■ **Document text**
=-=-=-=-=

Rest in Peace, Missy (1994- December 27, 2013)
A bit of a memorial post for my cat Missy, who I shared 19 years of my life with. I’ve had to say goodbye to many a pet, but never one who died from such old age.
I found her back behind my house when I was six years old. I remember it like it was yesterday— she was hiding, meowing, in a pile of wood, and I had to climb the chain-link fence three times and coax her with a can of cat food before me and my dad could get her to come out. She was a tiny little kitten, probably about less than 2 months old.
We had taken in lots of stray cats when I was younger. I’m pretty sure we had about seven at one point. But each of them kind of wandered away at one point or another, leaving sometimes as quickly as they came. But not Missy. She grew up here, this was her home and the only place she ever lived. She never left our property.
So as far back as I can remember, Missy was there. As the years went on, she held up well in old age. She only really started showing signs of aging when she was about 16, I think, when she had to have her one eye removed because of cancer. Around then she had some dental work, as well. There began the slow decline. I’m fairly certain she was completely deaf. She often would walk around, howling with a kind of desperate meow, as if she was confused.
But still, she hung on, until recent months. She started rapidly losing weight despite eating a lot, and drank tons of water. Upon multiple visits to the vet in these times, she was diagnosed with kidney disease, failing heart, and had developed a large lump in her mouth that was probably cancer. Of course, with such a weak body they could not operate on her even if we wanted it. She had a very hard time eating but was almost always very willing to eat.
And in her last days was especially obsessed with food as if she was always hungry and thirsty, and literally paced around all day and night. She wouldn’t even sit still to be held, which she had used to love and found comfort with especially in times when she was in pain. She was not herself at all, but wandered around aimlessly or followed us around in some kind of haze. With cats it’s so hard to tell if they’re in pain, but she was clearly in some state of shock, as her body began to shut down on her. It was time to have her put to sleep. Even at the vet she was completely delirious, but I held her the whole time. And now she’s buried in our backyard along side some of our other pets who have passed.
I’m glad I could have one last Christmas with her. To think she was part of nearly 3/4s of my life. I don’t know if that can be said for many pets. She could practically be a sibling, hahah.
As with all things, I know one cannot live forever. She had a nice, long time on this earth, and I hope she enjoyed being part of our family. I’m glad she’s not suffering anymore. I will always remember her. How she would climb to the top of the wicker shelf and sleep there. How she would curl up on my bed, or hang out in the back window, or sit on the picnic table in the backyard, or how she would often stick out her tongue and how that was the cutest thing. Thank you Missy, for being such a good kitty.

=-=-=-=-=

■ **Task A**
Please say whether each statement agrees with the post about Missy, answering yes or no and quoting the deciding words: (i) Missy was found hiding in a pile of wood. (ii) Missy had both eyes removed because of cancer. (iii) Missy is buried in the backyard.
■ **Task B**
Rewrite everything in the post about Missy from "And in her last" down to "who have passed.", putting "fog" in place of "haze".
The material has nothing to do with what comes next.

=-=-=-=-=

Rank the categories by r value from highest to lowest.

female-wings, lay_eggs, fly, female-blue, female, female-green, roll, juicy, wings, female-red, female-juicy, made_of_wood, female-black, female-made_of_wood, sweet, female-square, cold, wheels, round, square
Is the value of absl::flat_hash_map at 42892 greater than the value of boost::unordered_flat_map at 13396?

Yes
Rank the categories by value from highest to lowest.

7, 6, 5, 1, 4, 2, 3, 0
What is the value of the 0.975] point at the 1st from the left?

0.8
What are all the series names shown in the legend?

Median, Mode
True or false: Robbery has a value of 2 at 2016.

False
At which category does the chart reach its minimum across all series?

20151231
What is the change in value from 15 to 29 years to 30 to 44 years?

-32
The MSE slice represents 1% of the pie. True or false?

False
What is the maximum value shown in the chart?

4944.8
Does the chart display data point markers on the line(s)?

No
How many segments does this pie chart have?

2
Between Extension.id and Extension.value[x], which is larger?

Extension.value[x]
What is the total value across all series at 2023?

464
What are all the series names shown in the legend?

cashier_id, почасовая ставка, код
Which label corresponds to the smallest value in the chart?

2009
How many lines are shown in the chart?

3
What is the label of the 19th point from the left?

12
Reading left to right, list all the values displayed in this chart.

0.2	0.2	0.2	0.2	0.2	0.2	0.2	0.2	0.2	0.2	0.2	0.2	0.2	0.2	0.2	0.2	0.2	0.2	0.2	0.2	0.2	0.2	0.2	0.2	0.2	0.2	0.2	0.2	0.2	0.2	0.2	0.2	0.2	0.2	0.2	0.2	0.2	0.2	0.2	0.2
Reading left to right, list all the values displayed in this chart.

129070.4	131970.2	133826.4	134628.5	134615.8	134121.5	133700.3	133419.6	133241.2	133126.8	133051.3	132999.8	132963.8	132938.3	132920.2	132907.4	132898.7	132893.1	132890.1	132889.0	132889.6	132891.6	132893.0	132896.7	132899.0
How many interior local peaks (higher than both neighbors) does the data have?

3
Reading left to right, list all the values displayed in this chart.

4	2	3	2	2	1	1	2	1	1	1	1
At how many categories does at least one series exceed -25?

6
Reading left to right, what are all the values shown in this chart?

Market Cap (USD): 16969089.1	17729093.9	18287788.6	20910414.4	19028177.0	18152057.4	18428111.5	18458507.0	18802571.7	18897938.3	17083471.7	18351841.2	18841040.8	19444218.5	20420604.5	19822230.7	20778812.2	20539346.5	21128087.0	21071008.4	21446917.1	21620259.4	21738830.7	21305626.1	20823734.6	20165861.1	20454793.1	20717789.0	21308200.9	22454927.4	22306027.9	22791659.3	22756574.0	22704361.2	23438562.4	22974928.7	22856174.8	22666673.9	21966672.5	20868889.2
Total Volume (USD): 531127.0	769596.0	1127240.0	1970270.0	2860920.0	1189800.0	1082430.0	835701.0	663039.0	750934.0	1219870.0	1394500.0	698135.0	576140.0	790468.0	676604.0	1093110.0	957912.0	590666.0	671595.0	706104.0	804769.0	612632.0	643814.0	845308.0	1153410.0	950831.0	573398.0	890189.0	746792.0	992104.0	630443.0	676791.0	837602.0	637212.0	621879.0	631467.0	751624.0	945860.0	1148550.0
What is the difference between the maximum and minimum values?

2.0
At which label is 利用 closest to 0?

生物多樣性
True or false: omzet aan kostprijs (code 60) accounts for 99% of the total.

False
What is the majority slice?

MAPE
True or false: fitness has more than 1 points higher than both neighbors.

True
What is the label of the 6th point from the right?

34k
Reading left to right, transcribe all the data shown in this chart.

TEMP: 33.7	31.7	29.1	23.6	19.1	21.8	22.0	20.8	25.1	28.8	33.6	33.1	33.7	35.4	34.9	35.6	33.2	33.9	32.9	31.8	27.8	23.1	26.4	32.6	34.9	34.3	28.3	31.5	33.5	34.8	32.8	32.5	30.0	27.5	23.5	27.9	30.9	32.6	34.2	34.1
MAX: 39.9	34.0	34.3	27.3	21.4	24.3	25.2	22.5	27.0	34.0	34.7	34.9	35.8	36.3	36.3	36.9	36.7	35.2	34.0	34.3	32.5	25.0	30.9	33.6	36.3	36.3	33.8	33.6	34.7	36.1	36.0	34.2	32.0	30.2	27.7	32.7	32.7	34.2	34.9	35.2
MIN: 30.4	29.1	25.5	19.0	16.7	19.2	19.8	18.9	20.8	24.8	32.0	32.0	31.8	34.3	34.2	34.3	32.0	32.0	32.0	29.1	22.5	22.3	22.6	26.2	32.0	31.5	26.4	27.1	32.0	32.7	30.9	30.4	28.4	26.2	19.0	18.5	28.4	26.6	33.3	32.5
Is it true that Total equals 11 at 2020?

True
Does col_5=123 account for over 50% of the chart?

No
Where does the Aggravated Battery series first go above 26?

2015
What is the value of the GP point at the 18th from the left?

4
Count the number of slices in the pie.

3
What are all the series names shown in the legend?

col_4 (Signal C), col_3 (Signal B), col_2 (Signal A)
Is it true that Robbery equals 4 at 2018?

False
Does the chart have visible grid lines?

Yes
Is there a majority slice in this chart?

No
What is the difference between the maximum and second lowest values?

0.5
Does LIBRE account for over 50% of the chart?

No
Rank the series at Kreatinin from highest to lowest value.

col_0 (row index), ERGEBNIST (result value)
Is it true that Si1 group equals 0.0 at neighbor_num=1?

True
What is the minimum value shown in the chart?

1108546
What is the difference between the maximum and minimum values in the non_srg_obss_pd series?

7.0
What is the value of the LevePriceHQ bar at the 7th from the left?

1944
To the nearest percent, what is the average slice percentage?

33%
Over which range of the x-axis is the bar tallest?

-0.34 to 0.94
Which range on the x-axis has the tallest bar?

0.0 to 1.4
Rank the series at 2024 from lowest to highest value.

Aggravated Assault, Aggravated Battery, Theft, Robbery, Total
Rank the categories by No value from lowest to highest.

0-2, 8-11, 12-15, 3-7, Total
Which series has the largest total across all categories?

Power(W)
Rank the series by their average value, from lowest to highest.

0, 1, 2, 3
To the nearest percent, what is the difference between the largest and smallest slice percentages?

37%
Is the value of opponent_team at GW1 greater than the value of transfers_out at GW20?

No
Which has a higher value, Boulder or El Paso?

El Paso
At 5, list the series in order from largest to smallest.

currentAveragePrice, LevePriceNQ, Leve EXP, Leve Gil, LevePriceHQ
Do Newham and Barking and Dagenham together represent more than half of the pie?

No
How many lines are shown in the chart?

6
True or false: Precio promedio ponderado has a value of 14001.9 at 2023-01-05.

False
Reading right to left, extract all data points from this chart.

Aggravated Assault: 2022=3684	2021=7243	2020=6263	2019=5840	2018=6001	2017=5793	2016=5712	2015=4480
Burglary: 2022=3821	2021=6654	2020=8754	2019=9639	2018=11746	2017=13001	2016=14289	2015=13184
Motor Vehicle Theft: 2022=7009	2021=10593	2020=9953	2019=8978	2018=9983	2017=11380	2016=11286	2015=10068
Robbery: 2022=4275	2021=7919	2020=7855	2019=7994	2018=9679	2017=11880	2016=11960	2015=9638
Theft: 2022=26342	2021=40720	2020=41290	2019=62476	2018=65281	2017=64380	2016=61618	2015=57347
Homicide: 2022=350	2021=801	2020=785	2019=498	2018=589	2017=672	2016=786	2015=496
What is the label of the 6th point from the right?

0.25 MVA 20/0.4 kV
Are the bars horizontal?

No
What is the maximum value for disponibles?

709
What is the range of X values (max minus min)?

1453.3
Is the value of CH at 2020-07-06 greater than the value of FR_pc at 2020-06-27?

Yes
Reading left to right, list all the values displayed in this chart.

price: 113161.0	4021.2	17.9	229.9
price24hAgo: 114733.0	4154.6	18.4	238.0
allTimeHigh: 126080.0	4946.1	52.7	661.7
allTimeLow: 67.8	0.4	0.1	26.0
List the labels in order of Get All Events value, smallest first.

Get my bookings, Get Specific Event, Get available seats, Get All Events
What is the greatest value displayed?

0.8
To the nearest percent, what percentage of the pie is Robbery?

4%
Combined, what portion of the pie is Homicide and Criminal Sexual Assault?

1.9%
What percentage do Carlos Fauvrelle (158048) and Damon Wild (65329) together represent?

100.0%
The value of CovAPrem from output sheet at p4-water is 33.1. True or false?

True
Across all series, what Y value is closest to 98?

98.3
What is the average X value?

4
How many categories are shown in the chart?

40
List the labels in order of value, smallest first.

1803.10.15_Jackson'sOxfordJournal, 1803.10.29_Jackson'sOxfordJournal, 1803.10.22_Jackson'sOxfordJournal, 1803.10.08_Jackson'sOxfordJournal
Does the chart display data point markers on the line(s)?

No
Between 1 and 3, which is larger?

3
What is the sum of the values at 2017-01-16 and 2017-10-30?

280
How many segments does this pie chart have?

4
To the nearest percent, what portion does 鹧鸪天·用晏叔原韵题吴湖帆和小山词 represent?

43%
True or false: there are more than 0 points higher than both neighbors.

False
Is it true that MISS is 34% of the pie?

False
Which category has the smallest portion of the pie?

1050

=-=-=-=-=

■ **Expected answer A**
(i) Yes: "she was hiding, meowing, in a pile of wood"
(ii) No: "she had to have her one eye removed because of cancer"
(iii) Yes: "now she’s buried in our backyard along side some of our other pets who have passed"

■ **Expected answer B**
And in her last days was especially obsessed with food as if she was always hungry and thirsty, and literally paced around all day and night. She wouldn’t even sit still to be held, which she had used to love and found comfort with especially in times when she was in pain. She was not herself at all, but wandered around aimlessly or followed us around in some kind of fog. With cats it’s so hard to tell if they’re in pain, but she was clearly in some state of shock, as her body began to shut down on her. It was time to have her put to sleep. Even at the vet she was completely delirious, but I held her the whole time. And now she’s buried in our backyard along side some of our other pets who have passed.